> _Source data_:
##########

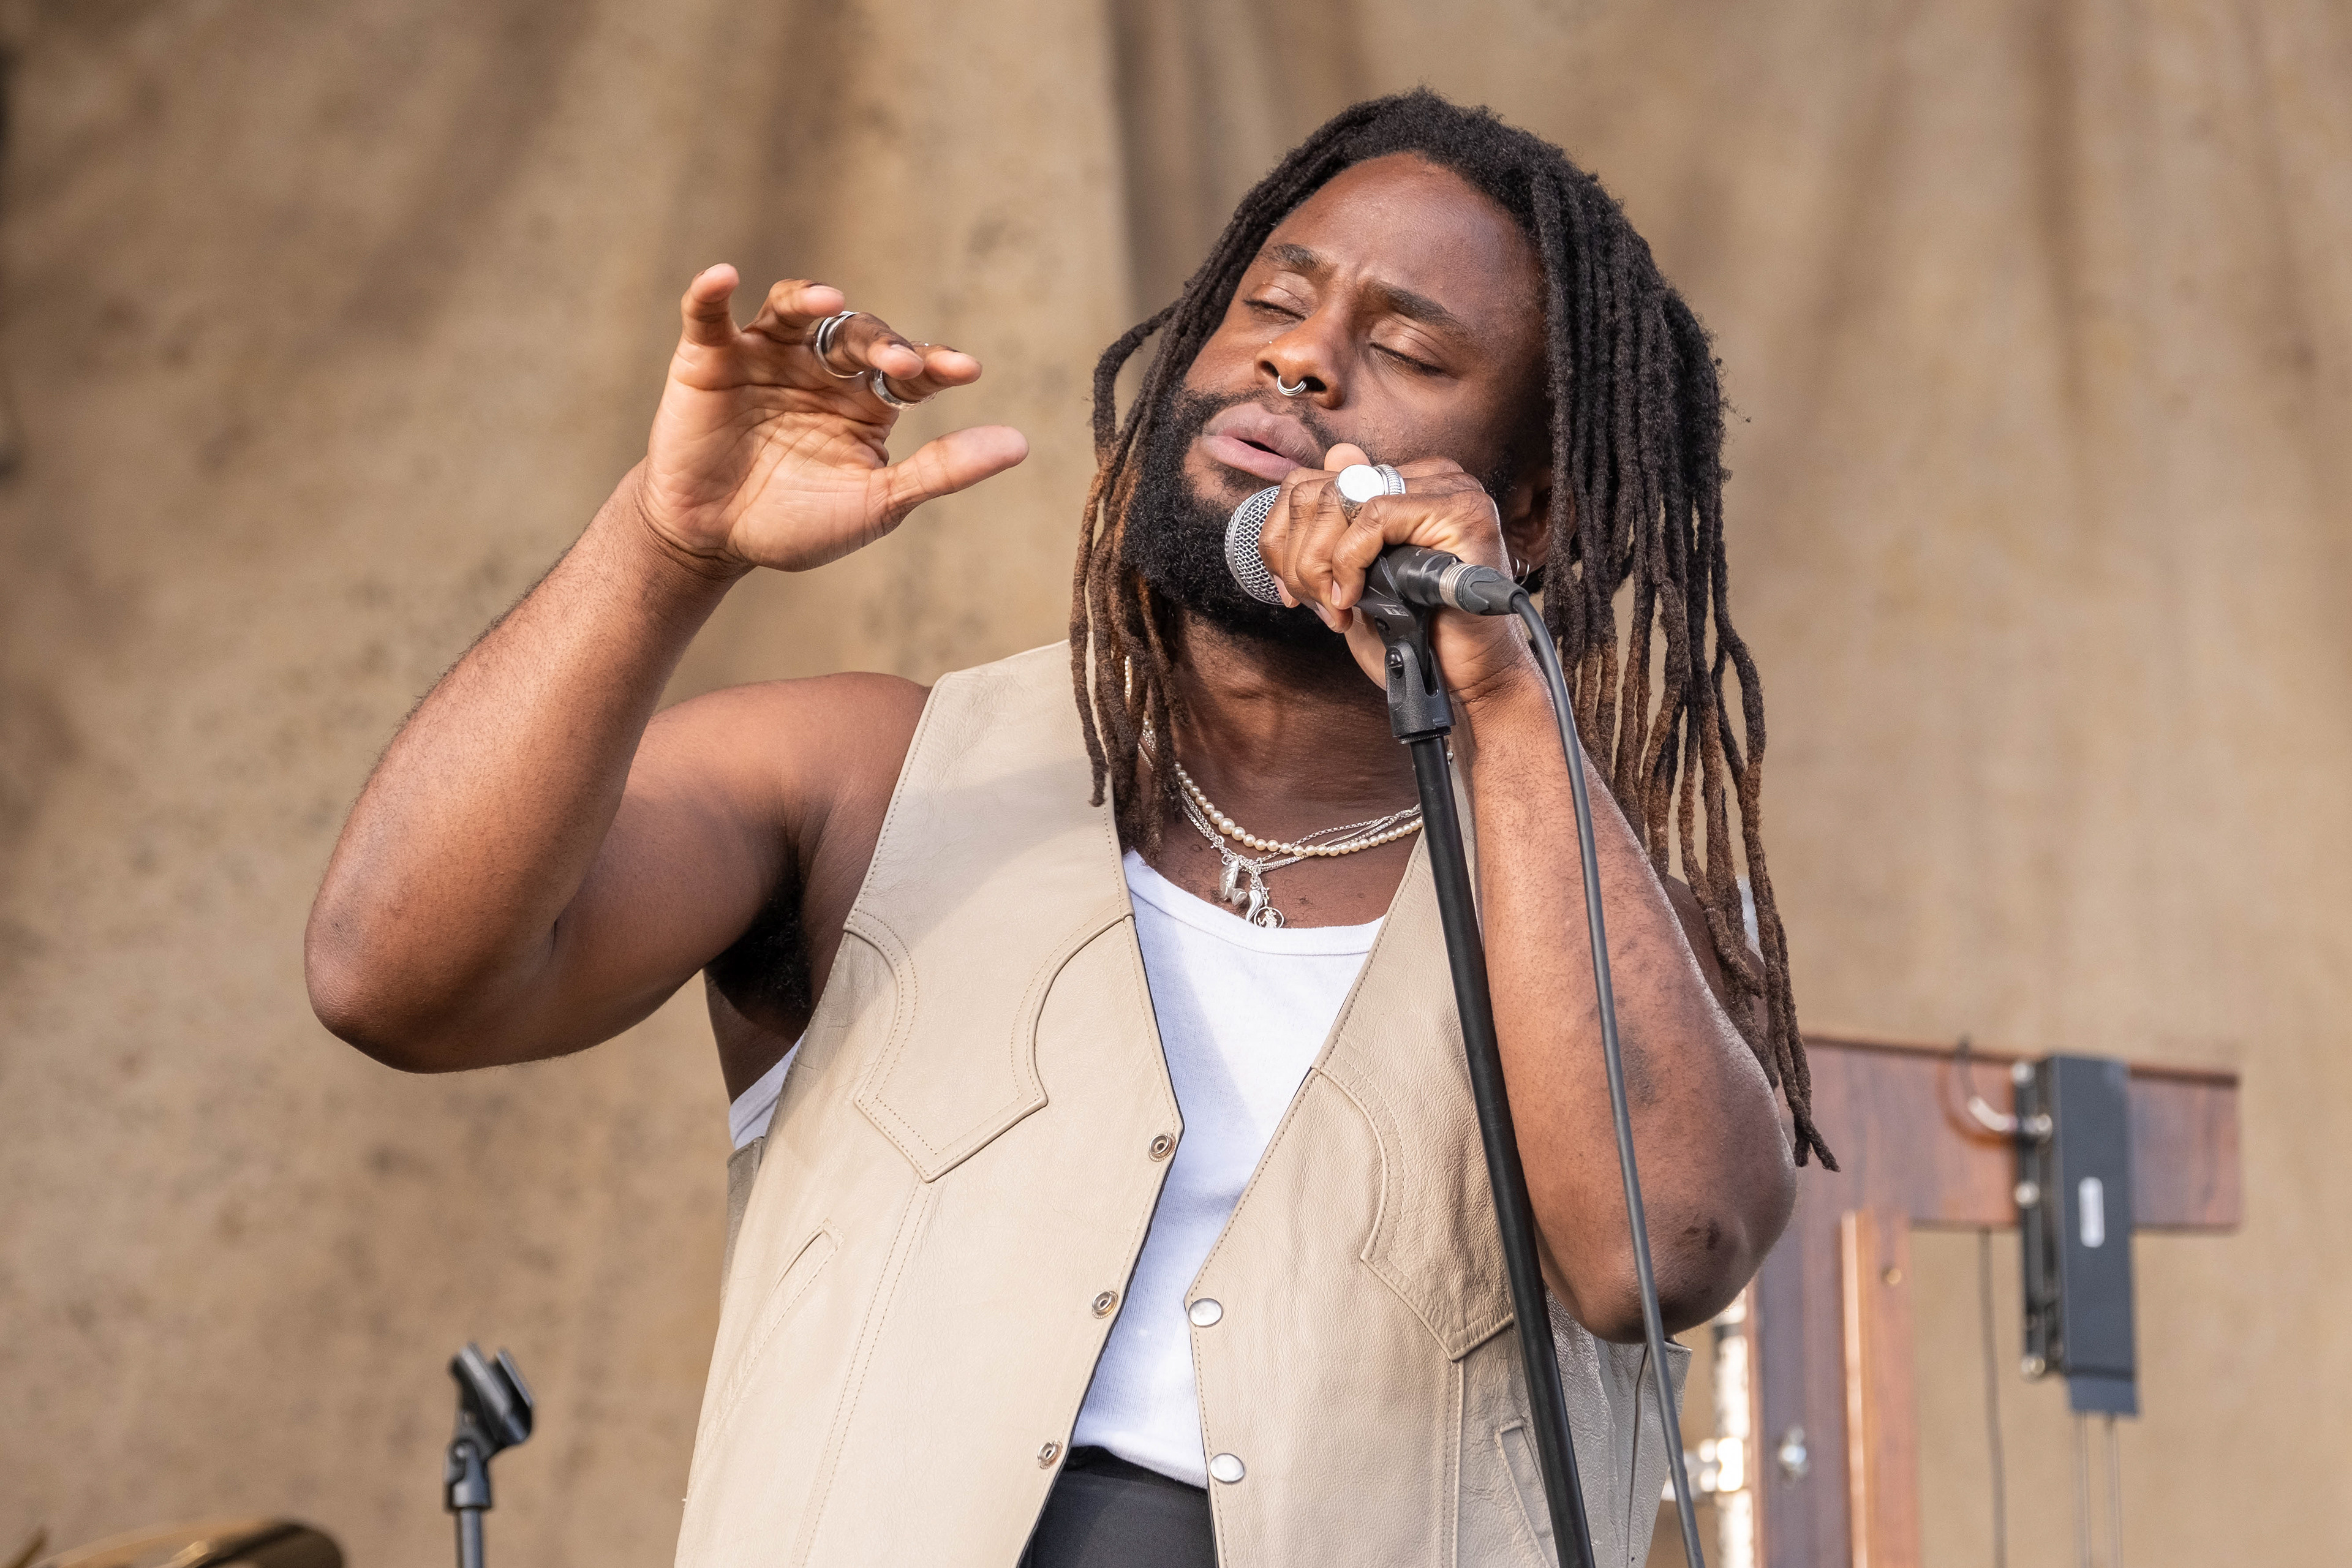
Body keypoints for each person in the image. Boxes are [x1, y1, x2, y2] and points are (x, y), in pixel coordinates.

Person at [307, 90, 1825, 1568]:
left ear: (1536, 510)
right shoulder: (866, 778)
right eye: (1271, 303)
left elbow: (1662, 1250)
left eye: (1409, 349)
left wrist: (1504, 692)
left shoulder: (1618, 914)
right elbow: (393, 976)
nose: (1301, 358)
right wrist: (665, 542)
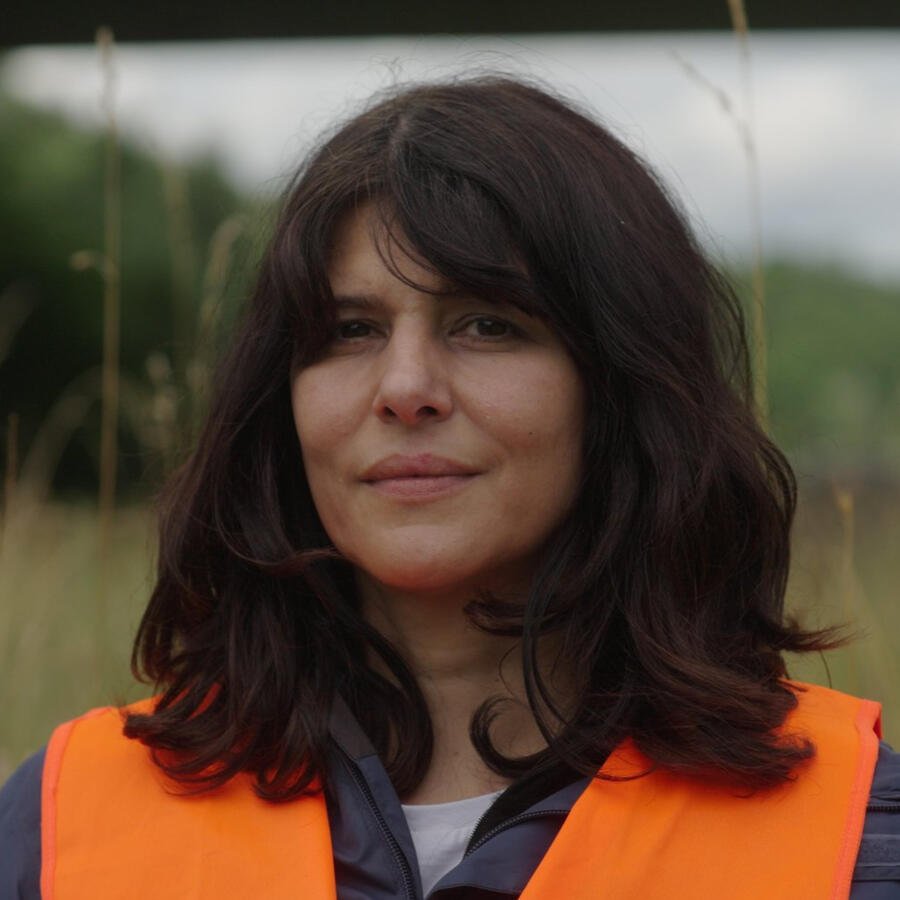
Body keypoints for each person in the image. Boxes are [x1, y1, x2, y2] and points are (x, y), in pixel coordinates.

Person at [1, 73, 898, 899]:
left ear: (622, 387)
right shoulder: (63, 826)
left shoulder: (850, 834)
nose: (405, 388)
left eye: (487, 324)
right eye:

##########

> _Action item_:
The answer must be an exact copy of the entries, with the pictures omitted.

> _Written reply_:
Body keypoints for each person in the image. Boxes are [x1, y1, x2, y2] and points are (x, y), in pixel coordinates.

Person at [307, 90, 1825, 1568]:
left ear: (1536, 510)
right shoulder: (866, 778)
right eye: (1271, 303)
left elbow: (1662, 1250)
left eye: (1409, 349)
left wrist: (1504, 692)
left shoulder: (1618, 914)
right elbow: (393, 976)
nose: (1301, 358)
right wrist: (665, 542)
Body keypoints for each person in the image. Boxes are [x1, y1, x2, y2] and points are (x, y), in pixel coordinates.

Person at [1, 73, 898, 899]:
left ear: (622, 387)
right shoulder: (63, 826)
left shoulder: (850, 834)
nose: (405, 388)
left eye: (487, 324)
right eye:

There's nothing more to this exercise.